Validation in prospective general population cohorts in outpatient settings is required to confirm an ECG-based DLA’s ability to recognize patients with CKD. Although the prevalence of CKD was low in our training cohort with ECGs, and this prevalence not directly comparable to epidemiological cohorts with CKD (as ECGs are more commonly obtained in patients without CKD), we show that our disease definitions is consistent with laboratory testing and documented eGFR (Supplementary Table 8) and that our deep learning approach is relatively insensitive in model accuracy to disease prevalence in the training set (Supplementary Table 4). The prevalence of hypertension diagnosis may be underestimated in the internal cohort, however our model performed similarly well in internal and external test cohorts with different prevalences of hypertension.

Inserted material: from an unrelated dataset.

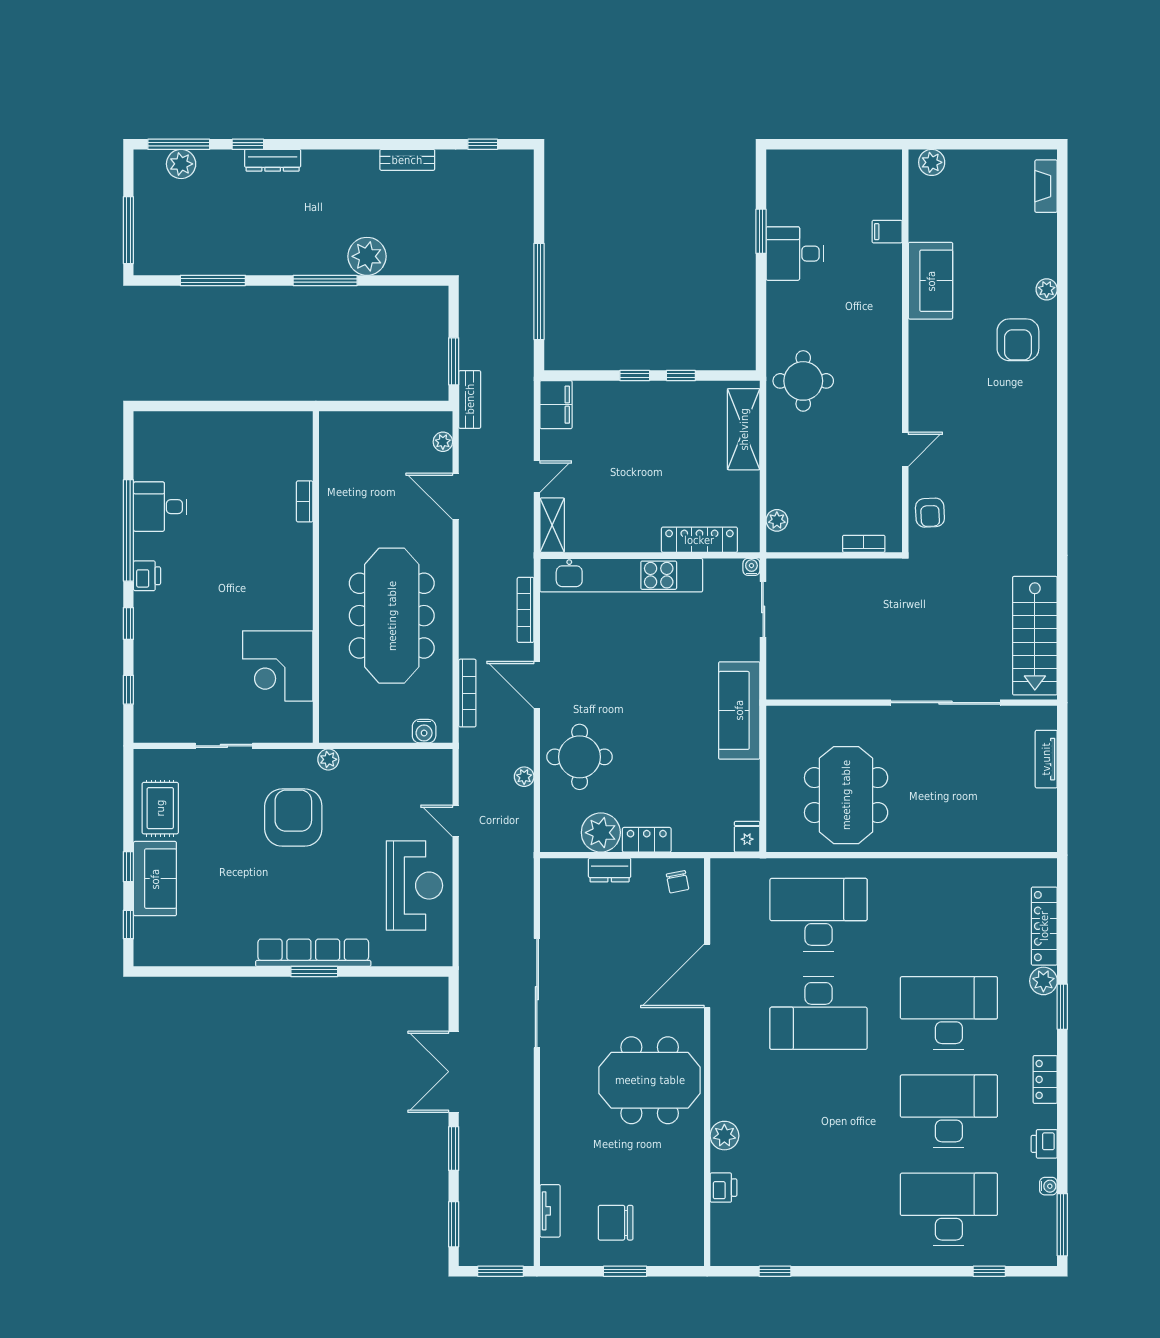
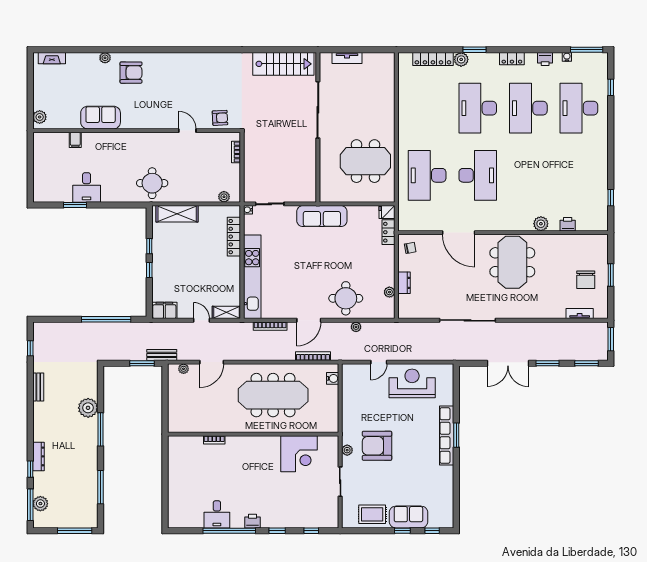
plant: (328, 759) -> (347, 450), moved
plant: (601, 833) -> (389, 292), width x0.53, depth x0.53
locker: (647, 840) -> (388, 232), moved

By 2030, the UN’s Sustainable Development Goals are to reduce premature mortality related to non-communicable diseases by a third. Given the high prevalence of asymptomatic CKD, serious consequences of untreated disease, presence of effective low-risk treatment, and detectable preclinical state with inexpensive and simple diagnostic tests, CKD represents a good target for large-scale population screening and harbors the potential for reducing premature mortality related to non-communicable diseases. In addition to the high mortality and morbidity due to CKD, treatment costs for CKD are also high and have increased during the last decades32. Especially, the increasing number of patients requiring renal replacement creates challenges for health care systems worldwide, and the shortage of sufficient replacement services may cause at least 2 million premature deaths annually33. Therefore, widely available, inexpensive, and effective CKD prevention and management strategies are warranted to enable equal opportunities in reducing CKD-related disability-adjusted life years.

Conclusions

Our ECG-based deep learning model was able to detect CKD with good discrimination accuracy in multiple study populations and with particularly high accuracy in patients under 60 years of age. These results suggest that deep learning-based ECG analysis may provide additional value in detecting various CKD stages, especially in younger patients. The clinical significance of this study lies in the potential enhancement of screening methods for the early detection of CKD, which is crucial to enable early treatment and prevent disease progression.